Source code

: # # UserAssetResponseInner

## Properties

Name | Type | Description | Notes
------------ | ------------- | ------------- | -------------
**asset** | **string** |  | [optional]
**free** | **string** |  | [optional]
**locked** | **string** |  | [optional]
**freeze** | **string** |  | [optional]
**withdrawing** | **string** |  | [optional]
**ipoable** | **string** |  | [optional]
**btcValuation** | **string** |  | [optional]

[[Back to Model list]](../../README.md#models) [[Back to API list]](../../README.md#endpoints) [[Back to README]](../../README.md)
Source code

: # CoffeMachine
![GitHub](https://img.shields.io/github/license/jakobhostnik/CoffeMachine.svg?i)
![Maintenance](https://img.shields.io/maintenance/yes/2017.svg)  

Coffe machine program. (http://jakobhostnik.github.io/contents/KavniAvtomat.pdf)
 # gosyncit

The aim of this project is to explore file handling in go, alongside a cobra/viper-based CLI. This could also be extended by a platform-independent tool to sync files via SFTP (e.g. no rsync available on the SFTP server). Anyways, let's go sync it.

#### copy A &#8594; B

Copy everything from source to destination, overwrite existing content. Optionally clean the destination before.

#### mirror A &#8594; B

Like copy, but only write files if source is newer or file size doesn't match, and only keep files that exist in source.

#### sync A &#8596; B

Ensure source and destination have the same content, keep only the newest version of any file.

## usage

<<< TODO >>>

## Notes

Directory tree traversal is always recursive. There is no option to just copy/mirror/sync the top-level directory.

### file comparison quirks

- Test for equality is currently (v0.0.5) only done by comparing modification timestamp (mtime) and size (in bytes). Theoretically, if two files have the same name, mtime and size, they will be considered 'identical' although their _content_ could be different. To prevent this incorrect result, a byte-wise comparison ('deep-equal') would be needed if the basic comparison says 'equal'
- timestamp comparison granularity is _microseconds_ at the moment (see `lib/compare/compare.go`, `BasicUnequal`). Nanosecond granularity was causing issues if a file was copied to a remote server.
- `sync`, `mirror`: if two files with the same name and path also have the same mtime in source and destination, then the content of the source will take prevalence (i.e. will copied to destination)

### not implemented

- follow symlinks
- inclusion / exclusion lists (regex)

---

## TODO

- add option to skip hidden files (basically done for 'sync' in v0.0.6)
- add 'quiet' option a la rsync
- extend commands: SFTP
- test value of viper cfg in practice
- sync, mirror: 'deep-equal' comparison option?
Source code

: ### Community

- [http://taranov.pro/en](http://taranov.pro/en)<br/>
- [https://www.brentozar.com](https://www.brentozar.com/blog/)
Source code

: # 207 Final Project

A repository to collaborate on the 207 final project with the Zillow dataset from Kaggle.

···

EXERCISE:
State how many lines of the listing include the word "also". Reply with the number alone.

YOUR RESPONSE:
2